February 2003

 

Site-Specific Management of White Grubs Using Remote Sensing

 

Randy Hamilton, Rick Foster, Tim Gibb, and Larry Biehl

 

Introduction

White grubs are the most destructive and economically injurious pests of turfgrass in the Midwest and eastern United States. In Indiana, the larvae of Japanese and masked chafer beetles cause the most severe damage in turfgrass. Adult beetles lay their eggs in the spring of the year, preferring well-maintained turfgrass for their egg-laying sites. After hatching, the larvae feed on grass roots just below the soil surface. By late summer, if populations are high, the grubs can cause extensive damage to a turfgrass stand, which may require costly renovation. Unfortunately, because the grubs live underground, they often go unnoticed until the effects of their feeding (thinning, wilting, chlorosis, and eventually death of the turfgrass plants) occur. At this stage, turfgrass damage is irreversible and reseeding or resodding is inevitable. To avoid this, turfgrass managers generally apply a preventive pesticide to their turfgrass stands. Such an approach disregards the fact that grubs are often spotty in distribution and sporadic in occurrence. Recent studies have confirmed that more than 70% of pesticide applications for grubs are unnecessary because they are applied when few if any grubs are present. Furthermore, repeated preventive pesticide applications can lead to environmental pollution, detrimental non-target effects, and reduction in effectiveness through pesticide resistance. A method to detect localized areas of grub feeding in advance of irreversible damage to the turfgrass is needed.

 

In forests and agricultural crops, remote sensing (measuring visible and infrared light reflected or emitted from the plant vegetation) has proven to be an effective way to detect physiological stresses. We suggest that this technology might be used to monitor and detect white grub infestations in turfgrass before damage becomes otherwise visible to the naked eye.
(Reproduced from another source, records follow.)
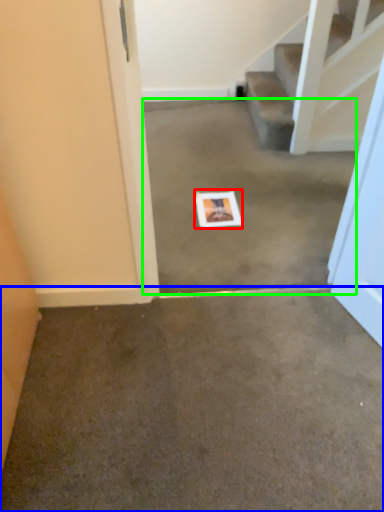
Question: Considering the real-world distances, which object is closest to postcard (highlighted by a red box)? concrete (highlighted by a blue box) or concrete (highlighted by a green box).

Choices:
 (A) concrete
 (B) concrete

Answer: (B)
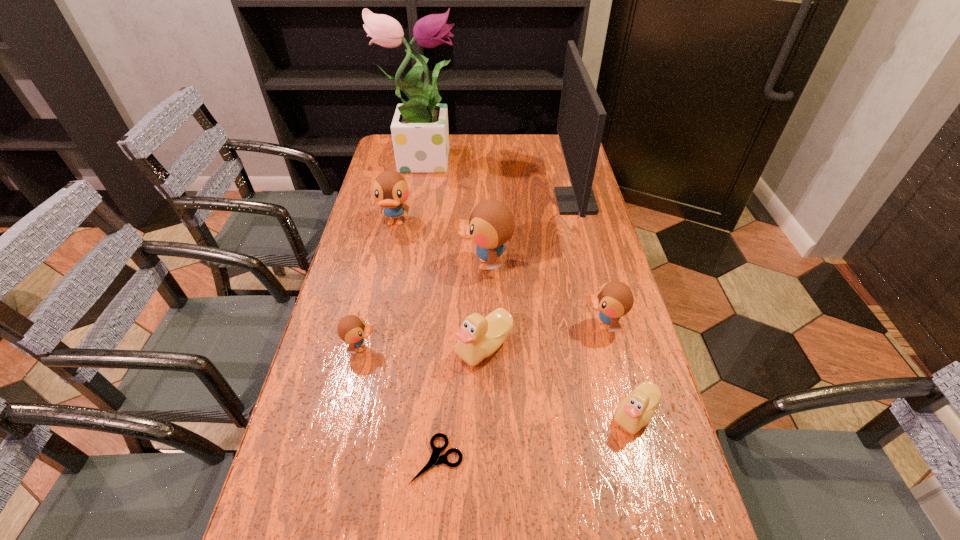
Locate an element on the screen. The width and height of the screenshot is (960, 540). the smallest blue duck is located at coordinates [x=352, y=329].

I want to click on the nearer beige duck, so click(635, 411).

Identify the location of the nearest duck. This screenshot has height=540, width=960. (635, 411).

This screenshot has width=960, height=540. Find the location of `the shortest object`. the shortest object is located at coordinates (435, 459).

Find the location of a particular element. This screenshot has width=960, height=540. vacant space situated on the front-facing side of the green flower arrangement is located at coordinates (495, 158).

Locate an element on the screen. The width and height of the screenshot is (960, 540). blank space located 0.350m on the front-facing side of the eighth shortest object is located at coordinates (455, 202).

This screenshot has height=540, width=960. In order to click on blank area located on the front-facing side of the eighth shortest object in this screenshot , I will do `click(524, 202)`.

What are the coordinates of `vacant space located on the front-facing side of the eighth shortest object` in the screenshot? It's located at (490, 202).

You are a GUI agent. You are given a task and a screenshot of the screen. Output one action in this format:
    pyautogui.click(x=<x>, y=<y>)
    Task: Click on the vacant point located 0.110m on the front-facing side of the tallest duck
    
    Given the screenshot: What is the action you would take?
    pyautogui.click(x=419, y=264)

Where is `vacant space positioned on the front-facing side of the tallest duck`? vacant space positioned on the front-facing side of the tallest duck is located at coordinates point(358,264).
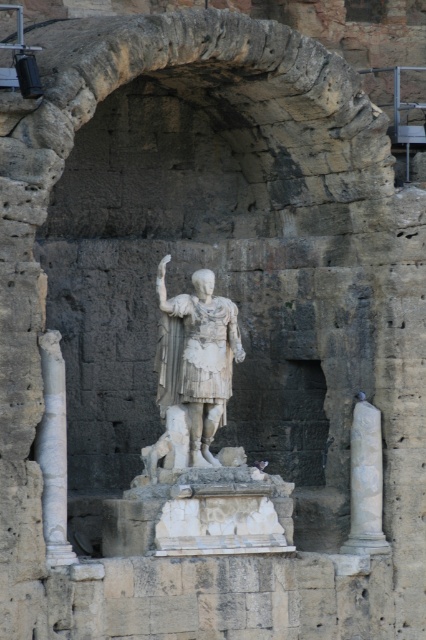
Does white marble column at left appear over white marble column at right?

Correct, white marble column at left is located above white marble column at right.

Does white marble column at left appear under white marble column at right?

Incorrect, white marble column at left is not positioned below white marble column at right.

Who is more forward, (62, 545) or (359, 492)?

Positioned in front is point (62, 545).

Where is `white marble column at left`? The width and height of the screenshot is (426, 640). white marble column at left is located at coordinates (54, 451).

Who is positioned more to the left, white marble statue at center or white marble column at right?

white marble statue at center

Who is lower down, white marble statue at center or white marble column at right?

Positioned lower is white marble column at right.

Does point (196, 300) come closer to viewer compared to point (351, 516)?

Yes.

At what (x,y) coordinates should I click in order to perform the action: click on white marble statue at center. Please return your answer as a coordinate pair (x, y). Looking at the image, I should click on (196, 356).

Can you confirm if white marble statue at center is positioned below white marble column at left?

Actually, white marble statue at center is above white marble column at left.

Consider the image. Does white marble statue at center appear over white marble column at left?

Indeed, white marble statue at center is positioned over white marble column at left.

Between point (232, 365) and point (52, 368), which one is positioned behind?

The point (232, 365) is more distant.

Identify the location of white marble statue at center. (196, 356).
If grub infestations can be detected before extensive damage occurs, turfgrass managers could potentially adopt a site-specific pesticide application program to target only those areas where pesticide application is truly needed. Adopting such a management program could greatly reduce unnecessary pesticide applications, reduce potential environmental contamination and human exposure, and maintain pesticide effectiveness.

 

Purdue Research

During the past two years several studies were conducted to investigate the possibility of using remote sensing for early detection of grub infestations in turfgrass.

Simulated Grub Injury


       In one study, we simulated grub feeding by cutting strips of turfgrass with a sodcutter (Fig. 1). Throughout the day, at approximately 40-minute intervals, we collected reflectance measurements over the strips of grass using a field spectrometer (Geophysical & Environmental Research Corporation [GER] 1500) and an infrared temperature gun (Fig. 2). These measurements were compared with visual ratings of the differences between cut and uncut strips. The spectrometer data yielded significant differences between cut and uncut grass approximately 40 minutes before the differences became visually apparent. Surface temperatures allowed us to detect differences between treatments approximately 1.5 hours before the differences became visually apparent.
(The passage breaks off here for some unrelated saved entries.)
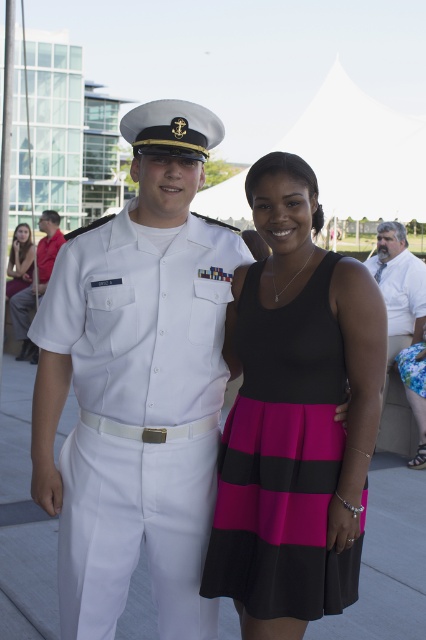
Question: Can you confirm if white matte uniform at center is positioned to the right of white uniform at center?

Choices:
 (A) no
 (B) yes

Answer: (B)

Question: Based on their relative distances, which object is nearer to the white uniform at center?

Choices:
 (A) matte black dress at center
 (B) black matte dress at center

Answer: (A)

Question: Does white cotton shirt at right have a greater width compared to white uniform at center?

Choices:
 (A) yes
 (B) no

Answer: (A)

Question: Is black matte dress at center below white cotton shirt at right?

Choices:
 (A) no
 (B) yes

Answer: (B)

Question: Which object is farther from the camera taking this photo?

Choices:
 (A) white cotton shirt at right
 (B) white uniform at center
 (C) matte black dress at center

Answer: (C)

Question: Which object is farther from the camera taking this photo?

Choices:
 (A) white matte uniform at center
 (B) white cotton shirt at right

Answer: (B)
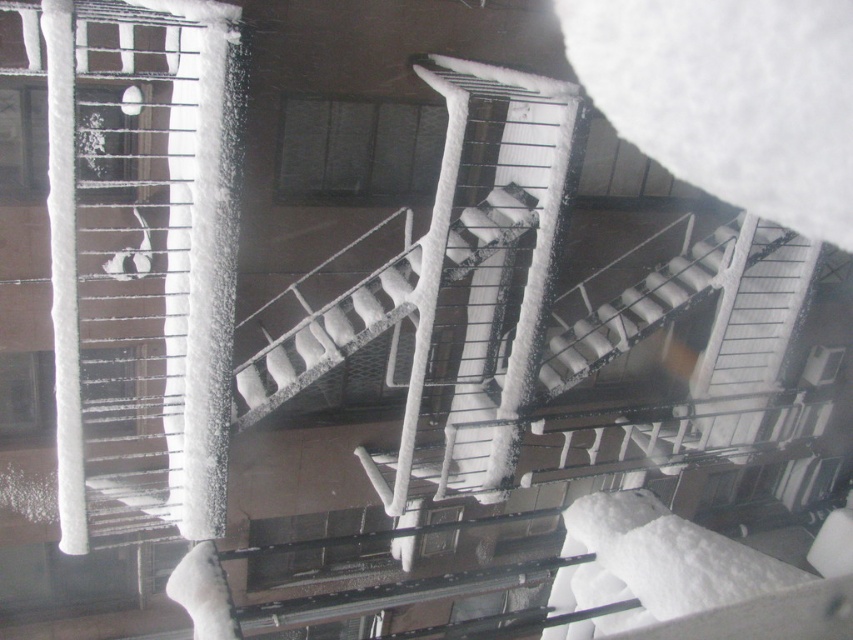
You are a delivery drone flying over a snowy city. You need to land on the snow covered metal stairs at center. The coordinates of the stairs are given as point (323,333). What are the coordinates of the snow covered metal stairs at center?

The snow covered metal stairs at center are located at coordinates point (323,333).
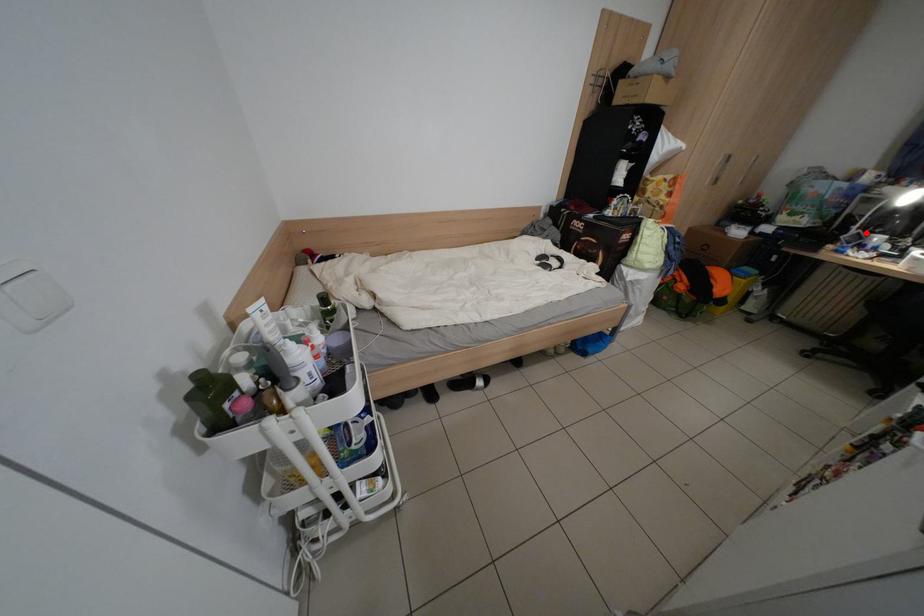
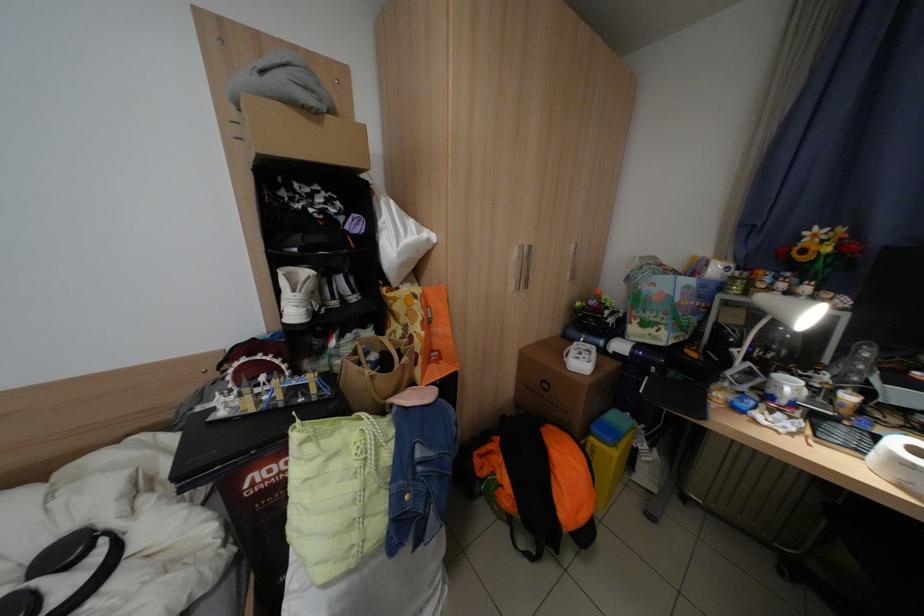
Question: I am providing you with two images of the same scene from different viewpoints. A red point is shown in image1. For the corresponding object point in image2, is it positioned nearer or farther from the camera?

Choices:
 (A) Nearer
 (B) Farther

Answer: (A)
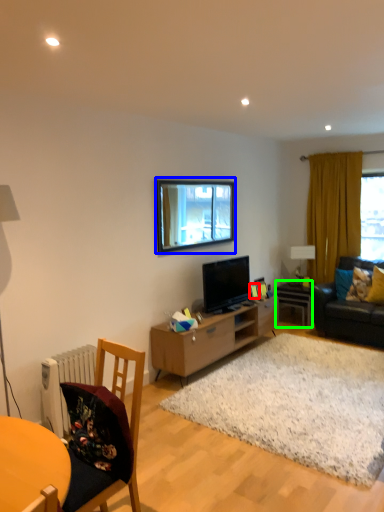
Question: Which is farther away from picture frame (highlighted by a red box)? window (highlighted by a blue box) or table (highlighted by a green box)?

Choices:
 (A) window
 (B) table

Answer: (A)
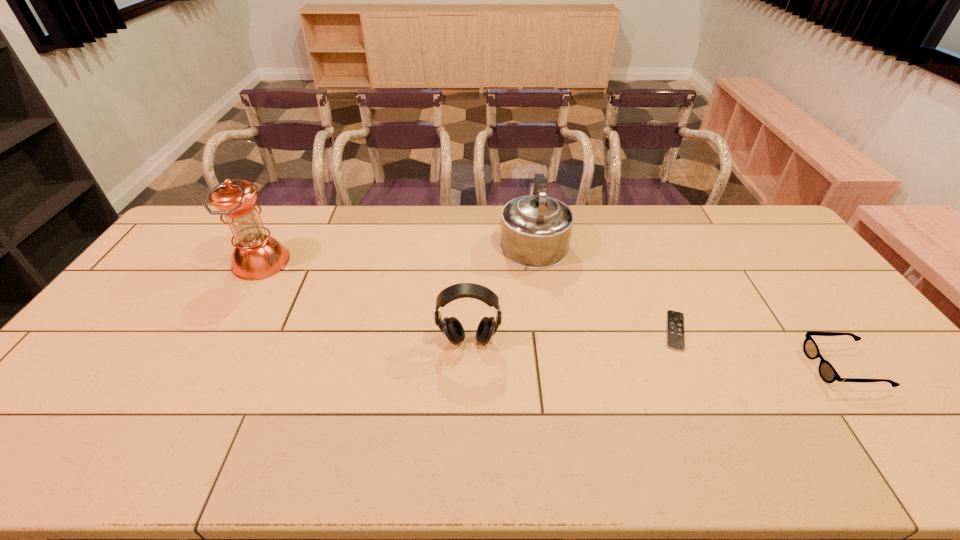
Image resolution: width=960 pixels, height=540 pixels. Identify the location of vacant space at the near edge. (x=135, y=447).

This screenshot has width=960, height=540. Find the location of `vacant space at the left edge of the desktop`. vacant space at the left edge of the desktop is located at coordinates (192, 278).

Find the location of `vacant point at the right edge`. vacant point at the right edge is located at coordinates tap(851, 369).

Identify the location of vacant region at the far right corner of the desktop. Image resolution: width=960 pixels, height=540 pixels. (744, 220).

You are a GUI agent. You are given a task and a screenshot of the screen. Output one action in this format:
    pyautogui.click(x=<x>, y=<y>)
    Task: Click on the vacant space that is in between the second shortest object and the shortest object
    
    Given the screenshot: What is the action you would take?
    pyautogui.click(x=759, y=349)

The height and width of the screenshot is (540, 960). In order to click on free area in between the earphone and the fourth tallest object in this screenshot , I will do `click(656, 354)`.

Find the location of a particular element. Image resolution: width=960 pixels, height=540 pixels. empty space that is in between the rightmost object and the oil lamp is located at coordinates (552, 315).

I want to click on blank region between the fourth object from left to right and the kettle, so click(x=604, y=285).

The image size is (960, 540). I want to click on vacant area between the tallest object and the second tallest object, so click(397, 251).

Find the location of `free space between the kettle and the shortest object`. free space between the kettle and the shortest object is located at coordinates (604, 285).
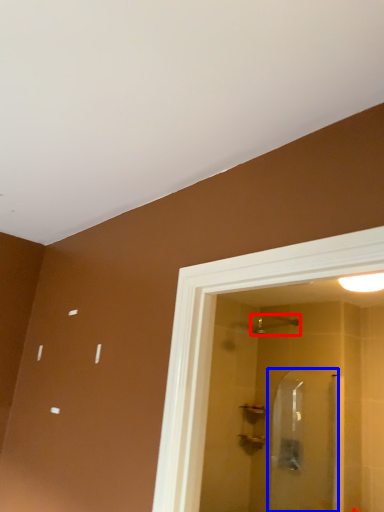
Question: Which object is further to the camera taking this photo, shower (highlighted by a red box) or screen door (highlighted by a blue box)?

Choices:
 (A) shower
 (B) screen door

Answer: (A)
Although the root pruning caused by the sodcutter is more abrupt than that caused by grubs, the physiological response of the grass is similar in both situations. Because of this similarity, the results of this study suggest that grub damage may be discernible using remote sensing before it becomes visually apparent.

 




 

 

 

 

 

 

 

 

 

 

 

 

Natural Grub Injury


      To further verify this assertion, we conducted a study to test the feasibility of using imagery and field spectrometer data to detect early damage resulting from natural grub infestations. Large turfgrass plots (40x40 ft) were established having low, intermediate, and high grub densities. From late August through early October in 2001 and 2002, multi-spectral aerial imagery (Agri-Vision, Columbus, IN) and field spectrometer data (GER 2600) were collected every 7-10 days (Figs. 3, 4). Using field spectrometer data, we identified significant differences between treatments by September 5th in both 2001 and 2002. Using imagery, significant differences between treatments were identified by August 21st in 2002. Although these differences are difficult, if not impossible, to visually detect (see Fig. 4), statistical differences in the red (and often near infrared) band were present. In 2001, we were not successful in detecting differences using imagery until late in the season. Visual damage was difficult to discern until mid September.

 

 

 

 

 

 

 

 

 

 

 

 

 





Conclusions


      It was found, in both the sodcutter grub simulation and the natural grub experiment, that differences in canopy reflectance could be detected before visual differences became obvious. Because of this, we feel that site-specific grub management programs, using remote sensing techniques, may be possible in the near future.